I considered spending $100 on a disk recovery app but since they offered no refund should it not work, I decided to call my friend Greg and see if he'd had any success with this kind of software. He said he hadn't used the one I was looking at but had had some success with a different package. Greg then asked me if the drive was in a case in which it laid flat or stood upright. When I told him it was the latter, he suggested that I lay it instead on its side (flat) and then plug it back in to my computer. With very little hope remaining and the bar set incredibly low, I did as he suggested. Incredibly, the drive mounted and I was able to copy all of my precious iMovie projects off the drive. I asked Greg why he made this suggestion. He told me that when drives sit upright, the bearings inside sometimes wear unevenly. Sure enough, that was the case. I was quite grateful.

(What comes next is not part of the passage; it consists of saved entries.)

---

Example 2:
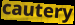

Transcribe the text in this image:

cautery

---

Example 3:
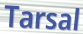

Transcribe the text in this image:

Tarsal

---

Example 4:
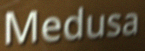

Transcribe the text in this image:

Medusa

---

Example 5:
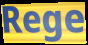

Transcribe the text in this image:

Rege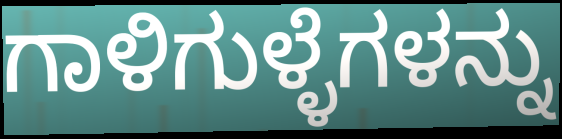
ಗಾಳಿಗುಳ್ಳೆಗಳನ್ನು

My next step was to open these old iMove projects in the current version of iMovie and export them into Quicktime files so we could watch them again. Unfortunately, they were in iMovie HD version 6 format and iMovie has been through so many changes since then that the current version could not open them. Worse, iMovie HD version 6 is so old that it won't run on my 2012 MacBook Pro. After some research, it looked like iMovie 08 would probably open these old iMovie version 6 files. Once there, I could then save them and open the iMovie 08 projects in iMovie 11 which I had on an older iMac. Once in iMove 11 format, I figured there was a good chance I would be able to open them in the latest version of iMovie and I'd be back in business. Then it would simply be a matter of exporting them.

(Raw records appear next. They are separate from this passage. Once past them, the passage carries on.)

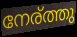
നേര്ത്തുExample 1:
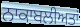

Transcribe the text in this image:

ਨਾਕਾਬਲੀਅਤਾਂ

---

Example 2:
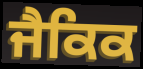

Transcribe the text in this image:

ਜੈਕਿਕ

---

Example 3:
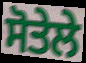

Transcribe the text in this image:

ਸੋਤੇਲੇ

This turned out to be even harder than it sounds. I bought a copy of iMovie 08 off of Amazon but couldn't find a Mac old enough to run it. I called a video service thinking perhaps they had had pathetic customers like me before and might be able to help me update my digitally ancient iMovie files. They couldn't and suggested that my approach would not likely work well anyway. The changes in iMovie over the years were so vast that it's unlikely I would get what I was hoping for. Their suggestion was that I take the clips from the iMovie projects (which are stored separately on disk) and manually recreate the movies in the current version of iMovie. I was disappointed to say the least. The thought of spending hours and hours digitally recreating these movies, trying to get them just right from my 10 year old memory of them, was depressing.
This morning, I decided that I might as well give it a go. Recreating them was better than not having them at all. As I browsed through the various clips, audio, and graphics files associated with each project, I noticed that each had a .mov file with the same name as the project itself. I opened one with the Quicktime Player app which immediately displayed a progress bar and the message "Converting".

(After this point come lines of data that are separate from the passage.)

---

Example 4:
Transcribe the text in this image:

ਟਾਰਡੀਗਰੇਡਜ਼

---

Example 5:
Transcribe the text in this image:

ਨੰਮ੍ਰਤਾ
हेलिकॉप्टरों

A moment later the full movie, exactly as I had edited it with transitions, effects and sound, appeared in front of me. I then simply saved the movie and voila, it was completely restored. It was amazing. I went through movie by movie and was able to restore them all. Apparently, in that old version of iMovie, each time I made a change, it rendered the entire movie out to a Quicktime file that fortunately was still compatible with the current version more than 10 years later.
I thought these digital files would last forever. Then I thought they were lost forever. Then they were almost miraculously recovered. The lesson here is that if you have old files that are important to you, you will need to keep them up to date with the latest version of the software with which they were made. If that software is no longer being updated, find another app to which you can convert them. I almost waited too long and lost these precious movies forever.